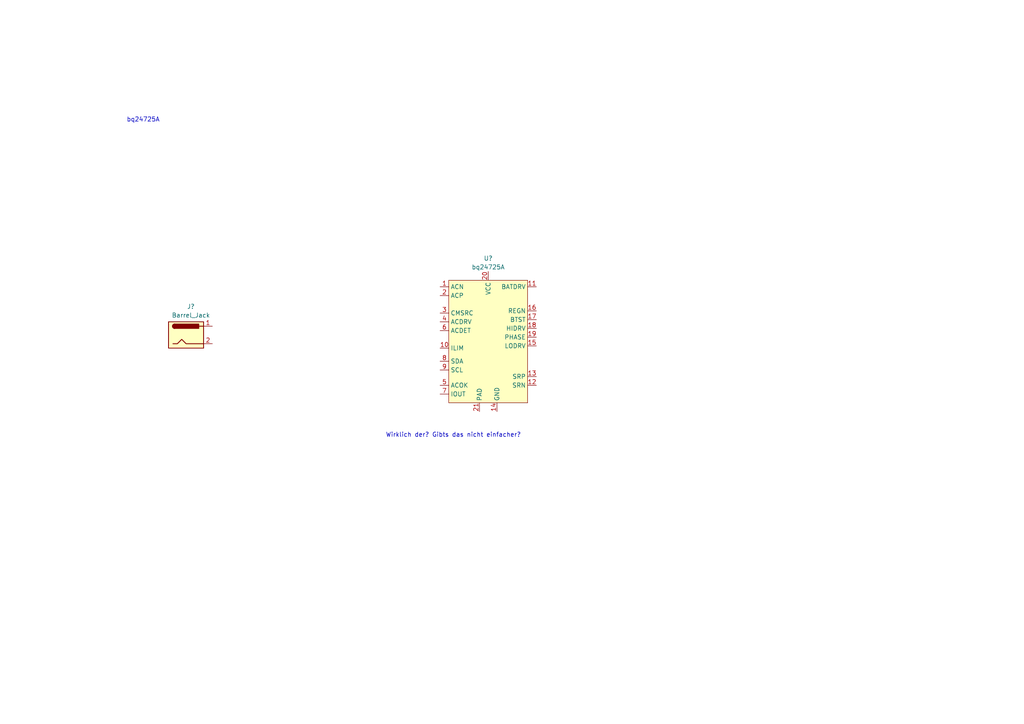
<source format=kicad_sch>
(kicad_sch (version 20210621) (generator eeschema)

  (uuid 9d159e93-bd63-416b-bb80-e77fa09b804c)

  (paper "A4")

  


  (text "bq24725A" (at 46.355 35.56 180)
    (effects (font (size 1.27 1.27)) (justify right bottom))
    (uuid dfe68b2a-23b9-47ac-b4a0-d134e9478de9)
  )
  (text "Wirklich der? Gibts das nicht einfacher?" (at 151.13 127 180)
    (effects (font (size 1.27 1.27)) (justify right bottom))
    (uuid bd6d1f79-081b-4170-87d1-625f6f317c87)
  )

  (symbol (lib_id "Connector:Barrel_Jack") (at 53.975 97.155 0) (unit 1)
    (in_bom yes) (on_board yes)
    (uuid 4c54a31a-32c9-478c-9690-feb4c506a388)
    (property "Reference" "J?" (id 0) (at 55.372 88.9 0))
    (property "Value" "Barrel_Jack" (id 1) (at 55.372 91.44 0))
    (property "Footprint" "" (id 2) (at 55.245 98.171 0)
      (effects (font (size 1.27 1.27)) hide)
    )
    (property "Datasheet" "~" (id 3) (at 55.245 98.171 0)
      (effects (font (size 1.27 1.27)) hide)
    )
    (pin "1" (uuid ad6acade-b9c0-464c-b560-25d4f6b7562d))
    (pin "2" (uuid 82f4875d-37a3-400c-96be-e7b702b872c2))
  )

  (symbol (lib_id "HoerbaerParts:bq24725A") (at 141.605 98.425 0) (unit 1)
    (in_bom yes) (on_board yes)
    (uuid c4f4cdf2-9b50-4999-a35f-eff500220cf1)
    (property "Reference" "U?" (id 0) (at 141.605 74.93 0))
    (property "Value" "bq24725A" (id 1) (at 141.605 77.47 0))
    (property "Footprint" "Package_DFN_QFN:QFN-20-1EP_3.5x3.5mm_P0.5mm_EP2x2mm_ThermalVias" (id 2) (at 140.97 127 0)
      (effects (font (size 1.27 1.27)) hide)
    )
    (property "Datasheet" "https://www.ti.com/lit/ds/symlink/bq24725a.pdf" (id 3) (at 140.97 128.905 0)
      (effects (font (size 1.27 1.27)) hide)
    )
    (property "LCSC" "C97041" (id 4) (at 141.605 133.35 0)
      (effects (font (size 1.27 1.27)) hide)
    )
    (property "MPN" "BQ24725ARGRR" (id 5) (at 141.605 131.445 0)
      (effects (font (size 1.27 1.27)) hide)
    )
    (pin "1" (uuid 0d136c7f-21e6-4d16-9b21-631fdefd9806))
    (pin "10" (uuid 3d53166d-ab6b-4e63-a1b8-a91259fcc4b1))
    (pin "11" (uuid bd5548ad-d667-47c7-84b6-4de0a937a50d))
    (pin "12" (uuid 09a03852-19ac-4e7f-88b3-b46f5330ac0c))
    (pin "13" (uuid a9412994-5dca-42cf-9e86-53e6a623eb3e))
    (pin "14" (uuid 44d4f320-15c5-4109-b0c0-63775082f11a))
    (pin "15" (uuid f9d5b426-2041-4049-bbe1-556448ff7511))
    (pin "16" (uuid 2e60fb21-4d79-42a1-9b00-7d2f6f2f8f7f))
    (pin "17" (uuid d465bfce-917e-477d-9213-95126e443bf2))
    (pin "18" (uuid f9ff5b42-14c7-4701-82ff-91aa8fed47c2))
    (pin "19" (uuid b09294ed-1795-4a40-aa25-51300ed1116b))
    (pin "2" (uuid 95f74b8e-1faf-4983-ae79-a33bbbae9198))
    (pin "20" (uuid 16303e20-5fe9-41c0-997e-5361e6a95340))
    (pin "21" (uuid 2e7fb44a-3121-4fcf-84de-3b88a879e924))
    (pin "3" (uuid 6bb2b8a8-5d9f-4410-954a-240afdbc40eb))
    (pin "4" (uuid 9d954f89-32ab-4e34-a03c-bf89a84df7cb))
    (pin "5" (uuid f957894f-f3a7-4822-8cb9-ce1cc3309de2))
    (pin "6" (uuid df56316f-9613-413f-8af4-54c939f31f85))
    (pin "7" (uuid e4964917-eb9b-4bdb-a4bc-ef6d36e87443))
    (pin "8" (uuid deeb9efb-801f-4ae5-b837-89e0a93f2253))
    (pin "9" (uuid b0be9ec9-5784-4b99-ae14-7f8f440cb1d2))
  )
)

</source>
-=-=-=-=-
Required work: Using the data above, return every line that contains the string "unit".

Solution to this problem:
  (symbol (lib_id "Connector:Barrel_Jack") (at 53.975 97.155 0) (unit 1)
  (symbol (lib_id "HoerbaerParts:bq24725A") (at 141.605 98.425 0) (unit 1)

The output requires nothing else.